Gretchen Rubin had an epiphany one rainy afternoon in the unlikeliest of places: a city bus. "The days are long, but the years are short," she realized. "Time is passing, and I'm not focusing enough on the things that really matter." In that moment, she decided to dedicate a year to her happiness project.
In this lively and compelling account of that year, Rubin carves out her place alongside the authors of bestselling memoirs such as Julie and Julia, The Year of Living Biblically, and Eat, Pray, Love. With humor and insight, she chronicles her adventures during the twelve months she spent test-driving the wisdom of the ages, current scientific research, and lessons from popular culture about how to be happier.
Rubin didn't have the option to uproot herself, nor did she really want to; instead she focused on improving her life as it was. Each month she tackled a new set of resolutions: give proofs of love, ask for help, find more fun, keep a gratitude notebook, forget about results. She immersed herself in principles set forth by all manner of experts, from Epicurus to Thoreau to Oprah to Martin Seligman to the Dalai Lama to see what worked for her--and what didn't.
Her conclusions are sometimes surprising--she finds that money can buy happiness, when spent wisely; that novelty and challenge are powerful sources of happiness; that "treating" yourself can make you feel worse; that venting bad feelings doesn't relieve them; that the very smallest of changes can make the biggest difference--and they range from the practical to the profound.
Written with charm and wit, The Happiness Project is illuminating yet entertaining, thought-provoking yet compulsively readable. Grethen Rubin's passion for her subject jumps off the page, and reading just a few chapters of this book will inspire you to start your own happiness project.
This book is everything--funny, thought-provoking, and inspirational. The last line of the book jacket is totally true. A couple pages into the first chapter, I had already started a list of things I wanted to do, mostly centered on cleaning clutter from my house or starting artistic projects. Rubin's experiences are invigorating! Because she writes so honestly and simply, she makes her readers believe we can affect our happiness as well.
The wisdom that stuck out to me the most was the idea of happiness as a duty. It's true that happiness seems a bit self-centered. Why should I put so much effort into making myself feel better? But Rubin shows, time after time, that our happiness directly affects others. Emotional transference occurs, definitely, but happy people are also more likely to be charitable and kind. It's hokey, but being happy really can change the world.

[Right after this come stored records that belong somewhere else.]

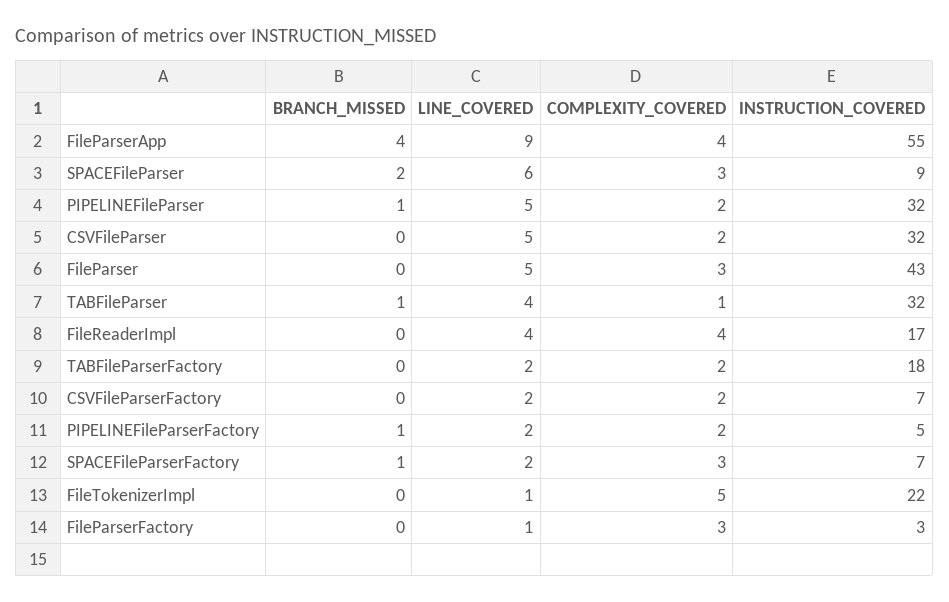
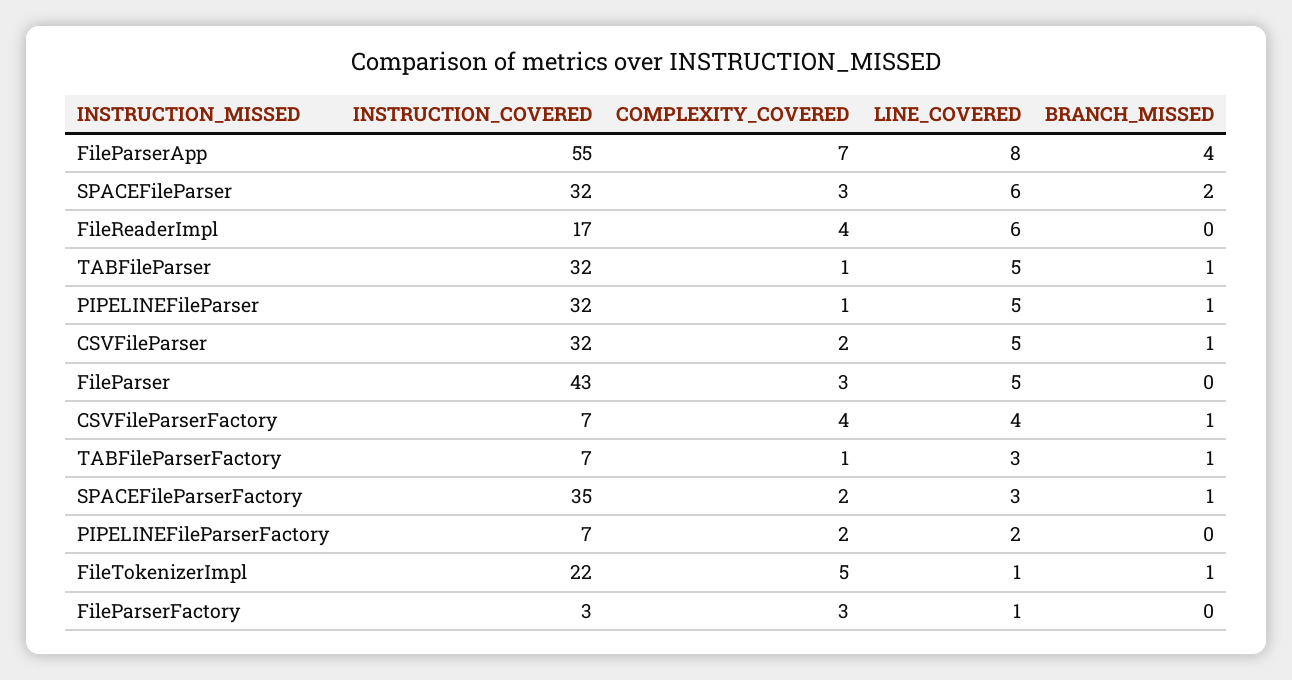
LINE_COVERED, FileParserApp: 9 -> 8
COMPLEXITY_COVERED, FileParserApp: 4 -> 7
INSTRUCTION_COVERED, SPACEFileParser: 9 -> 32
COMPLEXITY_COVERED, PIPELINEFileParser: 2 -> 1
BRANCH_MISSED, CSVFileParser: 0 -> 1
LINE_COVERED, TABFileParser: 4 -> 5
LINE_COVERED, FileReaderImpl: 4 -> 6
BRANCH_MISSED, TABFileParserFactory: 0 -> 1
LINE_COVERED, TABFileParserFactory: 2 -> 3
COMPLEXITY_COVERED, TABFileParserFactory: 2 -> 1
INSTRUCTION_COVERED, TABFileParserFactory: 18 -> 7
BRANCH_MISSED, CSVFileParserFactory: 0 -> 1
LINE_COVERED, CSVFileParserFactory: 2 -> 4
COMPLEXITY_COVERED, CSVFileParserFactory: 2 -> 4
BRANCH_MISSED, PIPELINEFileParserFactory: 1 -> 0
INSTRUCTION_COVERED, PIPELINEFileParserFactory: 5 -> 7
LINE_COVERED, SPACEFileParserFactory: 2 -> 3
COMPLEXITY_COVERED, SPACEFileParserFactory: 3 -> 2
INSTRUCTION_COVERED, SPACEFileParserFactory: 7 -> 35
BRANCH_MISSED, FileTokenizerImpl: 0 -> 1

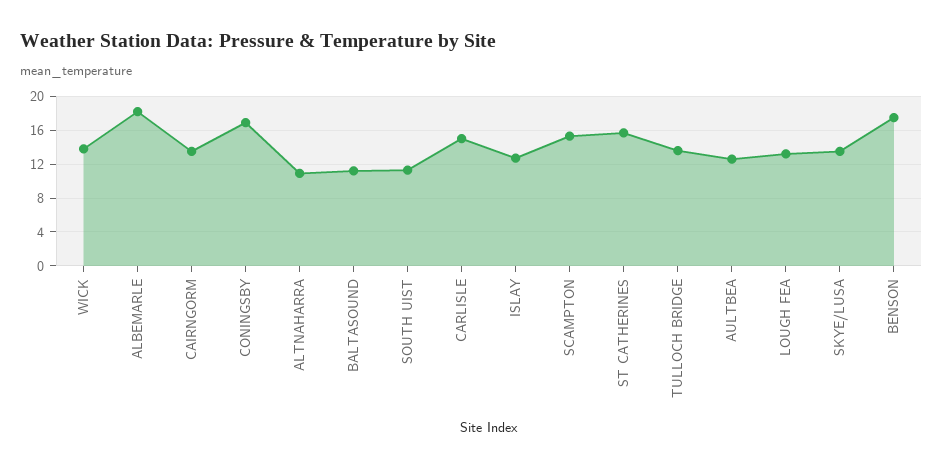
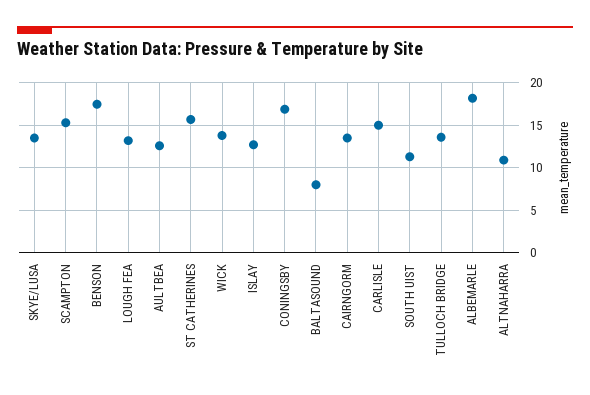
BALTASOUND: 11 -> 8

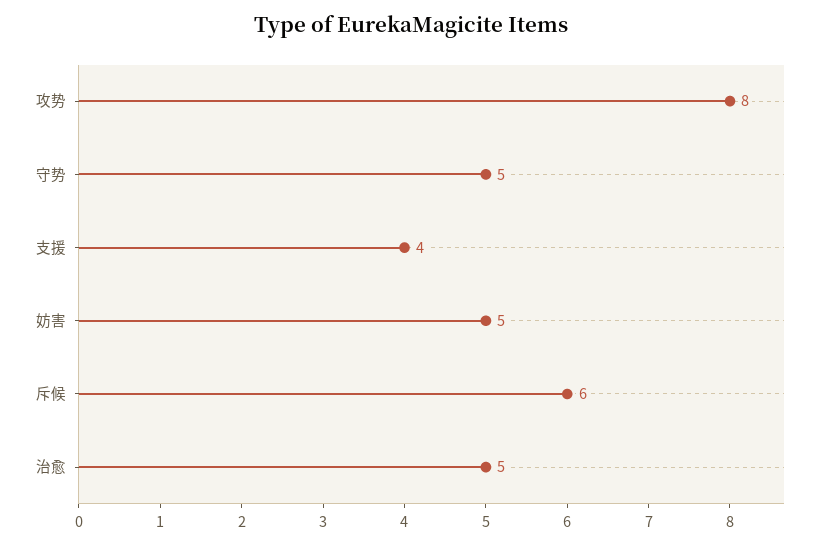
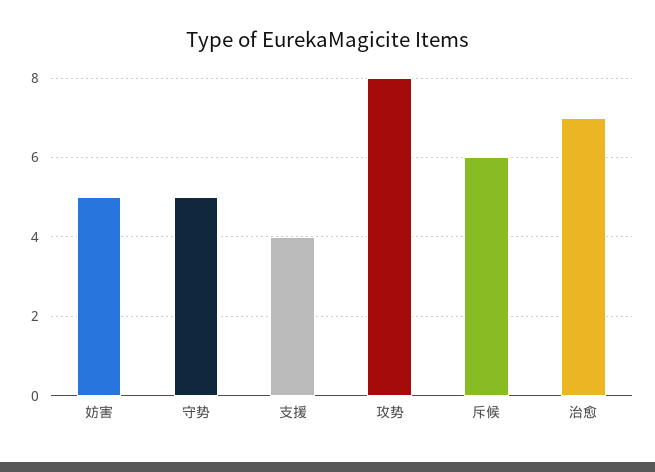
治愈: 5 -> 7

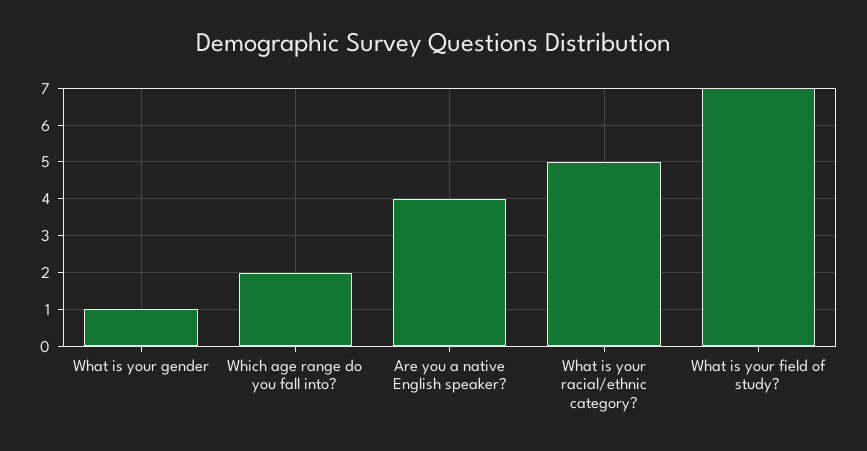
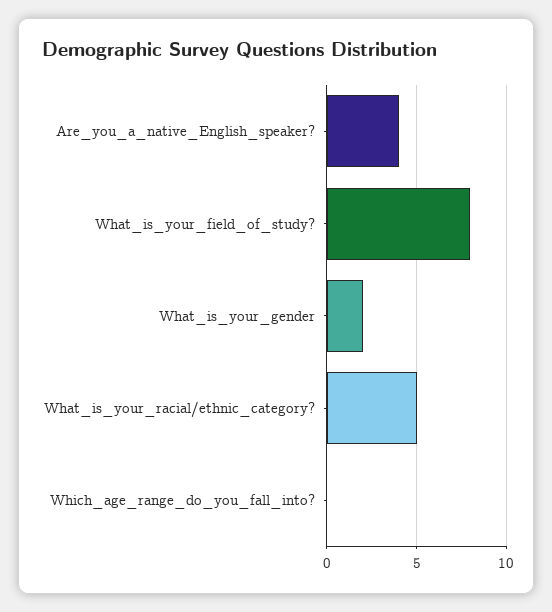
What is your gender: 1 -> 2
Which age range do you fall into?: 2 -> 0
What is your field of study?: 7 -> 8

It also resonated with me that Rubin wasn't looking to change her life. She wanted to appreciate what she had. It is so easy to get bogged down in stress that we fail to see the little bits of beauty and joy that are a part of every day. Taking the time to slow down and enjoy life is a lesson I know I could learn.
I loved this book, and I anticipate it will be a book I reread multiple times over the years so I can re-learn her words of wisdom.
Five out of five bluebirds.
Release Date: December 2008
Reading Level: Grade 7+
Where In Dunlap Public Library's Collection: Not currently part of Dunlap's collection.